This trial is active, not recruiting.

Condition head and neck cancer
Treatment erlotinib
Phase phase 2
Target EGFR
Sponsor University of Alabama at Birmingham
Collaborator Genentech
Start date December 2007
End date April 2014
Trial size 32 participants
Trial identifier NCT00570232, F070824015, UAB 0718


The purpose of this study is to determine whether erlotinib will be effective in controlling cancer that has returned after treatment with radiation. This study will also determine what effects, good and/or bad, this drug has.
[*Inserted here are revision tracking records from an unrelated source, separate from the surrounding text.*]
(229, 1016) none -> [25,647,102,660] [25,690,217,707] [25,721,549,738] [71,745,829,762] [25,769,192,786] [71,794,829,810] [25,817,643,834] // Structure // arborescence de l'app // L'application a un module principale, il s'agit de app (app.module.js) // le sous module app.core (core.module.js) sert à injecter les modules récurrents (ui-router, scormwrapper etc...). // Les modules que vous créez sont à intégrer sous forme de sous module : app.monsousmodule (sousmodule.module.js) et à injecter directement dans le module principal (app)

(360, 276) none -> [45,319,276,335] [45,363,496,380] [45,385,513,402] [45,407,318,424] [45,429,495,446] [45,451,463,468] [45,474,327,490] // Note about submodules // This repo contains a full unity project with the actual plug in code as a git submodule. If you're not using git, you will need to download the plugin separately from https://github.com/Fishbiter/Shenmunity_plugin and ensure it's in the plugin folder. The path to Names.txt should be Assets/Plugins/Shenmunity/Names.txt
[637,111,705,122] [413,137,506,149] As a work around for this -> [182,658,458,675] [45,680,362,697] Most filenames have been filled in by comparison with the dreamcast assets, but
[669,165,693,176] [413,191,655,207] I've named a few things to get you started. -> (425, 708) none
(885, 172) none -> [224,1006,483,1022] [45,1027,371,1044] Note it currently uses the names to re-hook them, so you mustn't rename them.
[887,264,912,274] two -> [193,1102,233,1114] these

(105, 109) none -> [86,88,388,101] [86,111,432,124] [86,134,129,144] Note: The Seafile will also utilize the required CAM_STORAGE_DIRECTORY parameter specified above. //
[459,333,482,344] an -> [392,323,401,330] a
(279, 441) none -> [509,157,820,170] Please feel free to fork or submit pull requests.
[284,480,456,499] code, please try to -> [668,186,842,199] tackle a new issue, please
United States No locations recruiting
Other countries No locations recruiting

Study Design

Endpoint classification safety/efficacy study
Intervention model single group assignment
Masking open label
Primary purpose prevention
All patients will be prescribed Tarceva 150mg daily
erlotinib Tarceva
150 mg per day by mouth for 12 months

Primary Outcomes

Evaluate the safety and tolerability of long term erlotinib treatment
time frame: 12 - 24 months
Determine disease free survival at 12 months and 24 months
time frame: 12 - 24 months

Secondary Outcomes

Percent of subjects alive at 12 months and 24 months.
time frame: 12 - 24 months
Duration of overall survival
time frame: 12 - 24 months
Determine EGFR positivity, phosphorylation status and histopathological changes in the primary and recurrent disease
time frame: 12 - 24 months

Eligibility Criteria

Male or female participants of any age.

Inclusion Criteria: 1. Pathologically confirmed diagnosis of recurrent or second primary squamous cell carcinoma 2. Recurrence or second primary of the oral cavity, oropharynx, hypopharynx, or larynx. Recurrent neck metastasis with unknown primary is allowed 3. Prior radiation therapy for head and neck cancer 4. Disease must be considered surgically resectable or candidate for curative reirradiation 5. Adequate diagnostic workup 6. Zubrod Performance Status 0-2 7. Life expectancy 12 weeks 8. Age 19, 9. Adequate laboratory data. Exclusion Criteria: 1. Prior invasive cancers other than head and neck cancer unless disease free for a minimum of 3 years. (Prior non-melanomatous skin cancer and previous carcinoma in situ are permissible) 2. Patients who are pregnant or lactating 3. Psychological condition that renders the patient unable to understand the informed consent 4. Any situation or condition that will interfere with adherence to study activities.

Additional Information

Official title Phase II Trial to Assess Target Oral Therapy as Adjuvant Chemoprevention in High-Risk Head and Neck Cancer
Principal investigator Eben Rosenthal, MD
Trial information was received from ClinicalTrials.gov and was last updated in March 2014.
Information provided to ClinicalTrials.gov by University of Alabama at Birmingham.